The plot shows the original vectors (solid lines) and their transformations by matrix A (dashed lines). The blue vector $e_1$ is rotated and scaled. The red vector $v_1$ (an eigenvector) is only scaled along its original direction by a factor equal to its eigenvalue ($\lambda_1 \approx 5$). Its transformed version $A v_1$ lies on the same line.

Important Notes

• Numerical Stability: Direct calculation of $P^{-1}$ can sometimes be numerically unstable, especially for large matrices or matrices that are close to singular (non-invertible). Methods like SVD (covered in the next chapter) are often preferred in practice for related tasks.
• Non-Diagonalizable Matrices: Not all square matrices can be decomposed as $PDP^{-1}$. This occurs if the matrix does not have a full set of linearly independent eigenvectors. NumPy's np.linalg.eig might still compute eigenvalues and vectors, but $P$ would be singular (non-invertible). Symmetric matrices, however, are always diagonalizable.
• Complex Eigenvalues/Eigenvectors: If the matrix A is not symmetric, it might have complex eigenvalues and eigenvectors. np.linalg.eig handles this correctly, returning arrays with complex data types if necessary.

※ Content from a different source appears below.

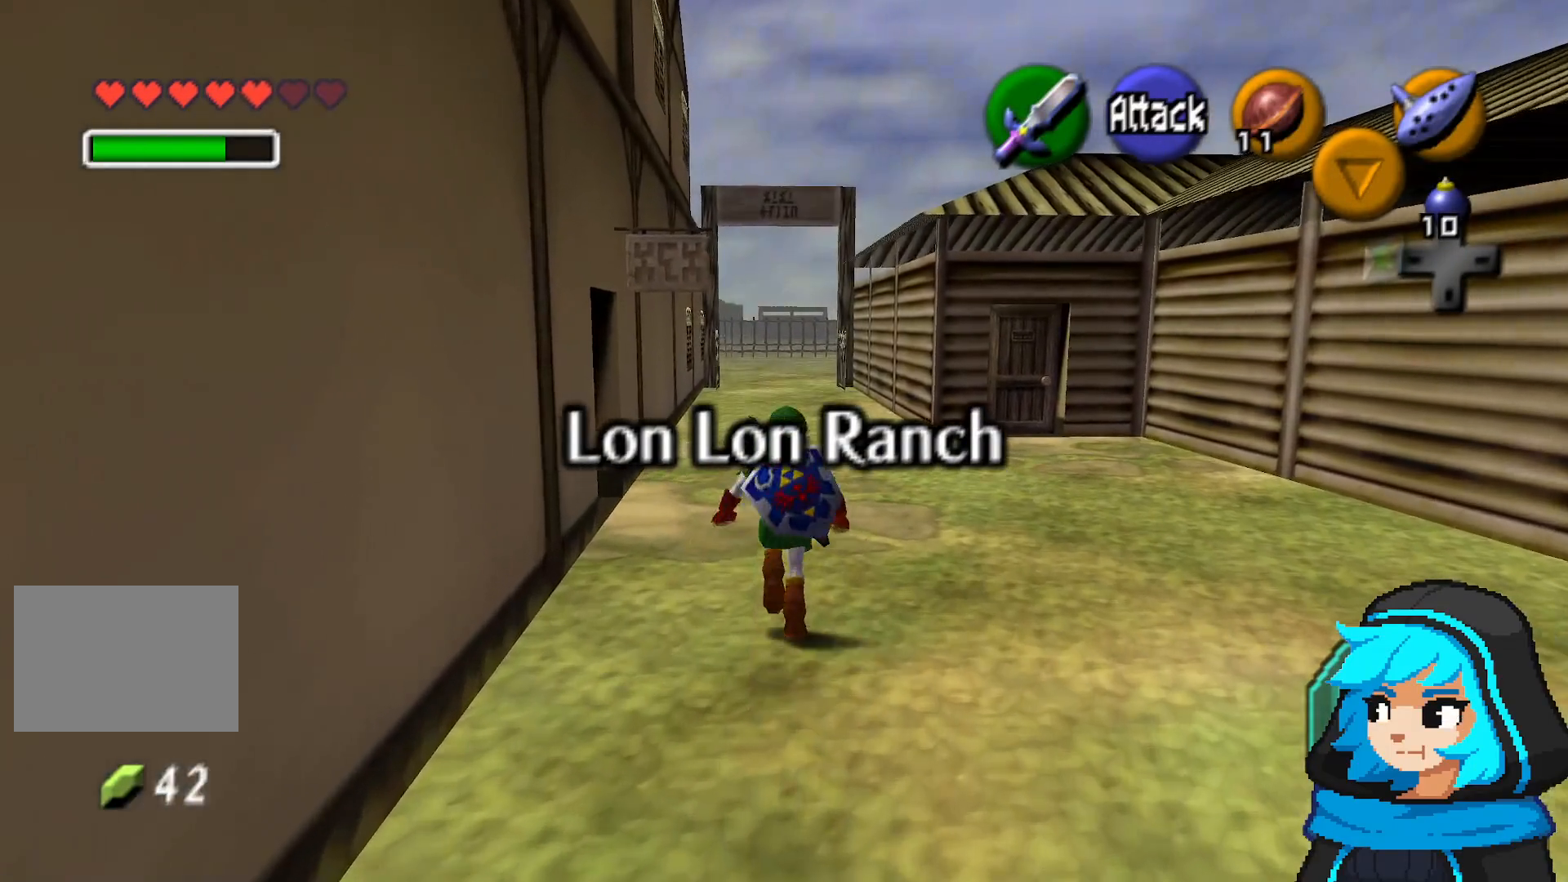
{"dt_ms": 1000, "buttons": [], "left_stick": "up"}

This practical exercise demonstrates how NumPy simplifies the calculation of eigenvalues, eigenvectors, and the verification of eigen-decomposition. Understanding these computations is important for grasping how algorithms like PCA leverage the inherent structure of data revealed by these special vectors and scalars.